Outlook: Cautious Optimism Amidst Transformation

Management anticipates modest sales growth in H2, tempered primarily by continued caution in the US market. Expectations for the other regions are:

  • UK: Flat to low single-digit growth (driven by Wax Lyrical).
  • South Korea & International: Continued improvement.

The big picture remains the ongoing 2025-26 Transformation Plan, launched three months ago and involving the entire workforce. This plan is central to unlocking “significant improvements in our performance.”

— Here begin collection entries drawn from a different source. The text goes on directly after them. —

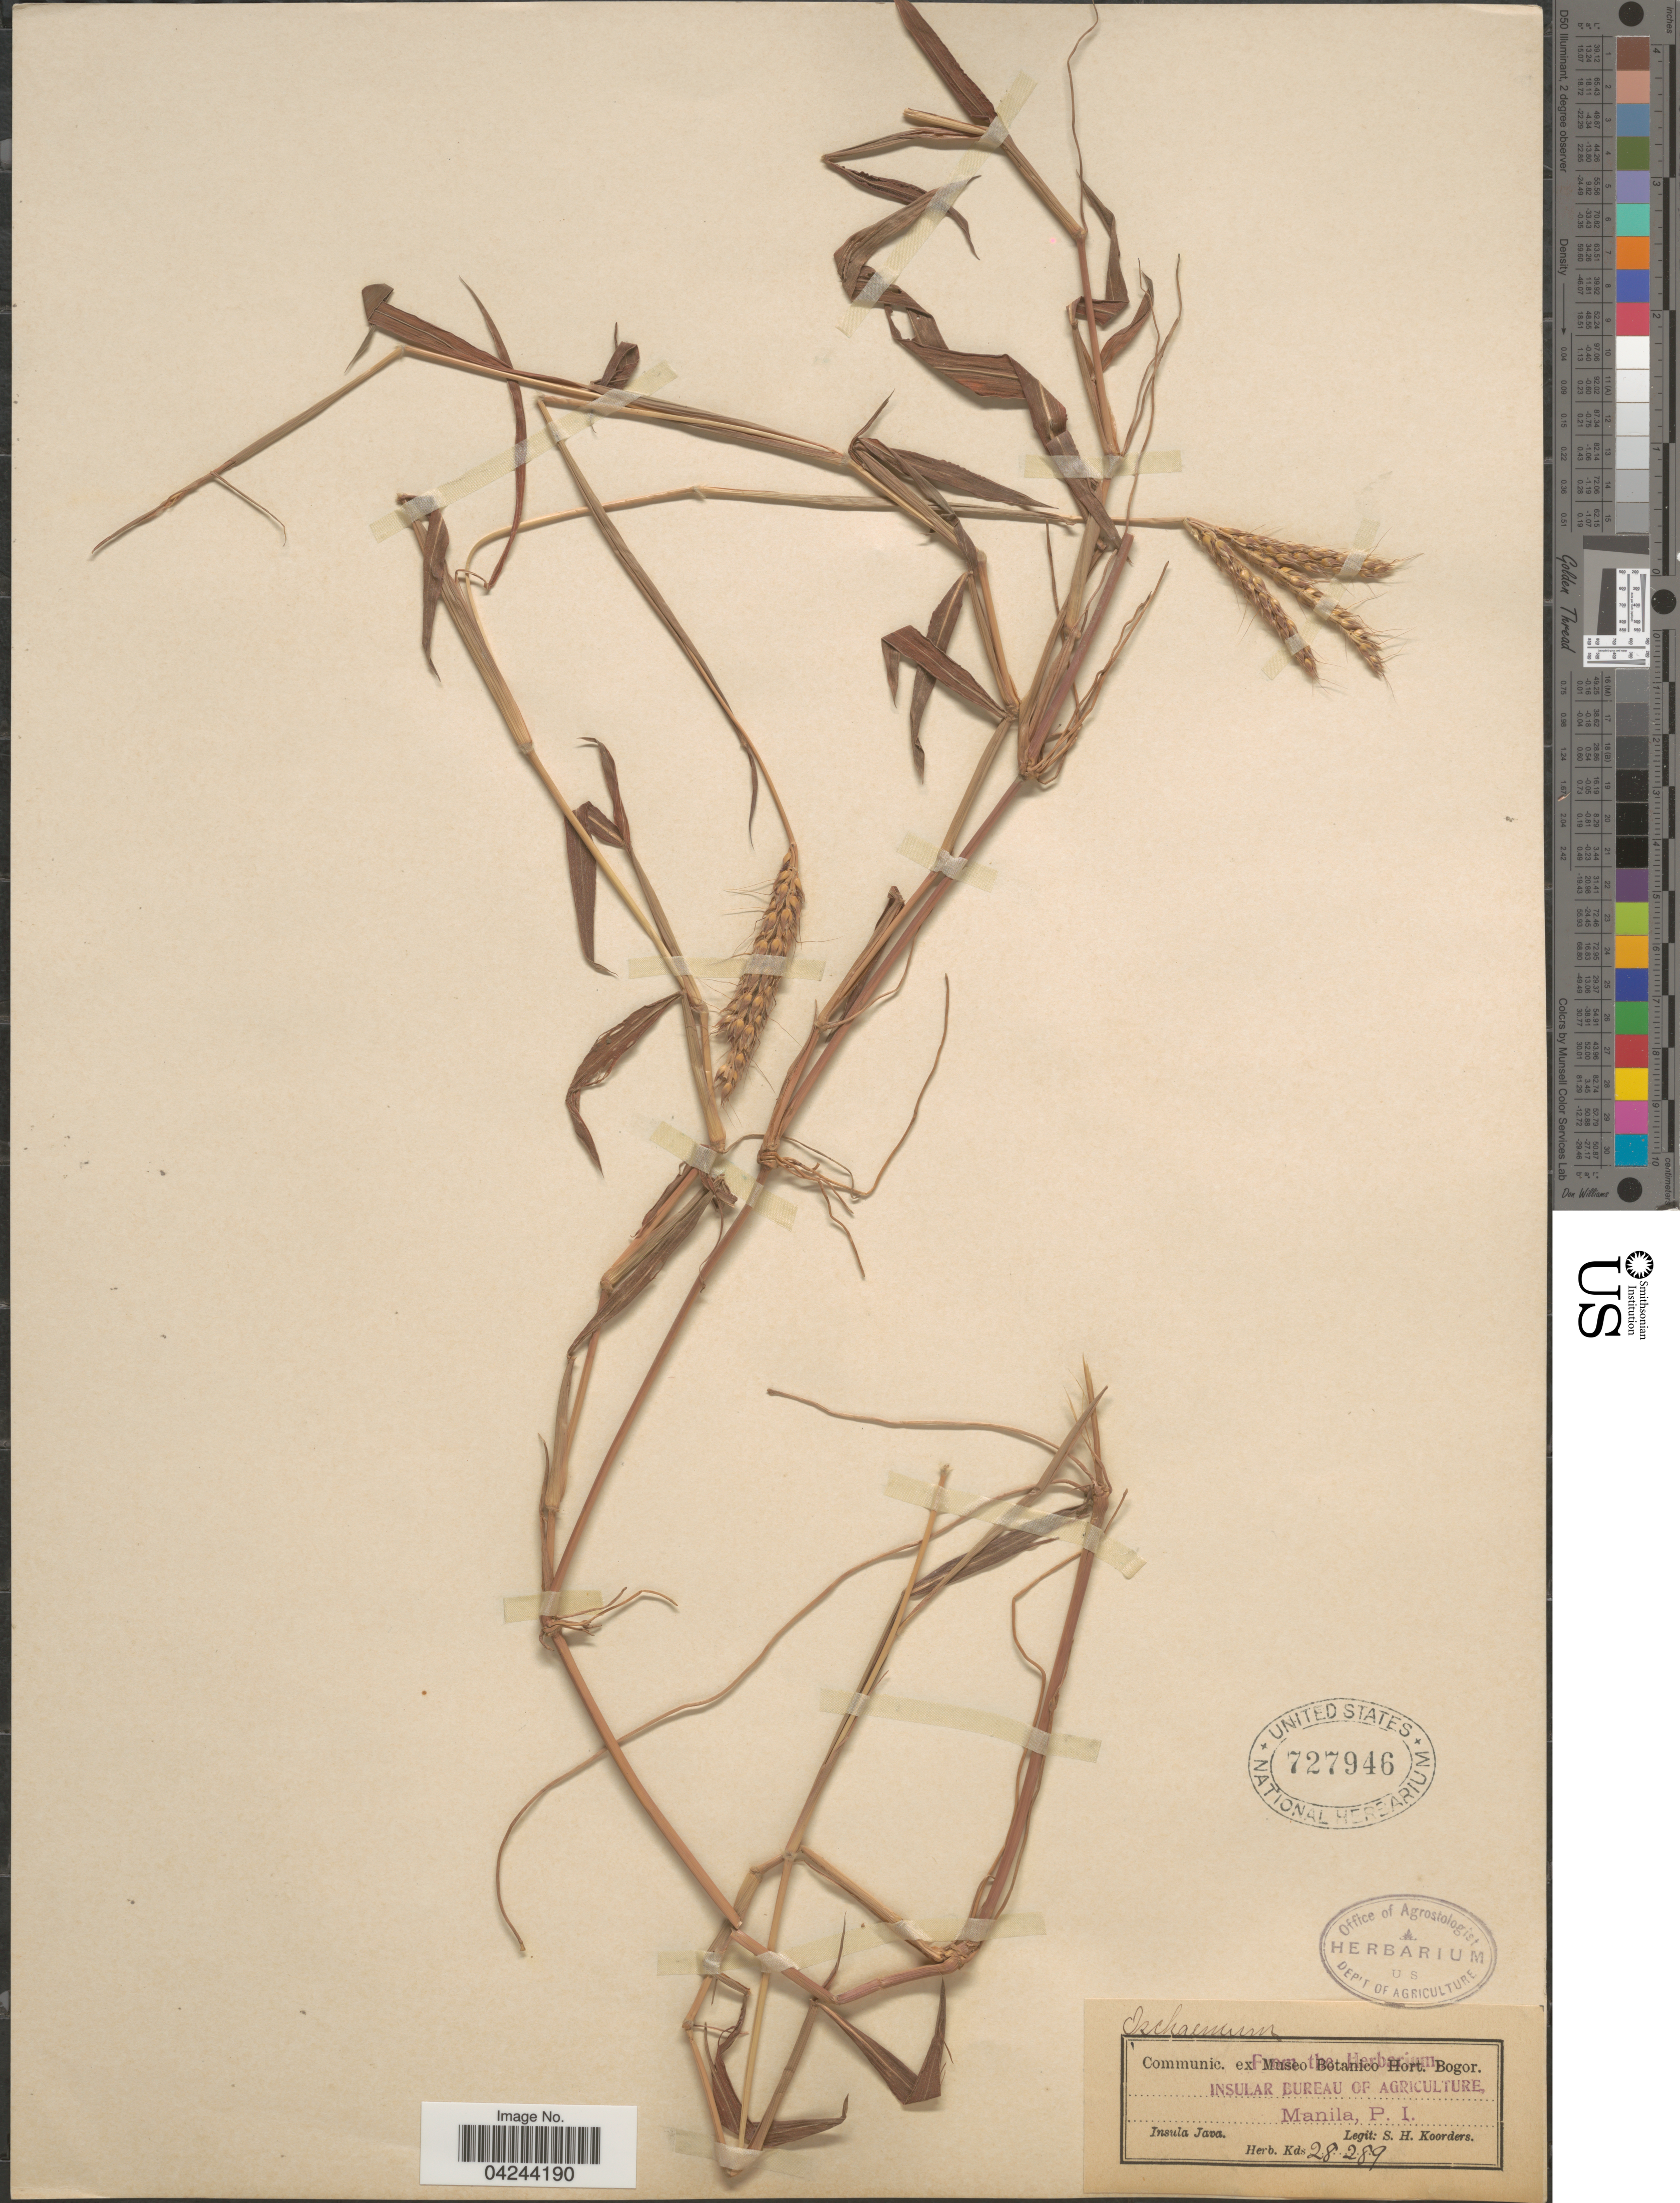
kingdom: Plantae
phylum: Tracheophyta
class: Liliopsida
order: Poales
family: Poaceae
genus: Ischaemum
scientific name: Ischaemum polystachyum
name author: J. Presl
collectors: S. H. Koorders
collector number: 28289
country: Indonesia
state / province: Java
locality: Insula Java.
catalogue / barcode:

Strong seasonal ranges, new product innovation, and growing brand reach provide further foundations. While the US tariff situation remains a significant challenge requiring careful navigation, Portmeirion is demonstrating agility in its response and leveraging strengths elsewhere in its global portfolio. The next check-in? Interim results are slated for late September 2025. One to watch.

Disclaimer: This Blog is provided for general information about investments. It does not constitute investment advice. Information is taken from publicly available sources and any comment is that of the author who does not take any third party comment in the publication.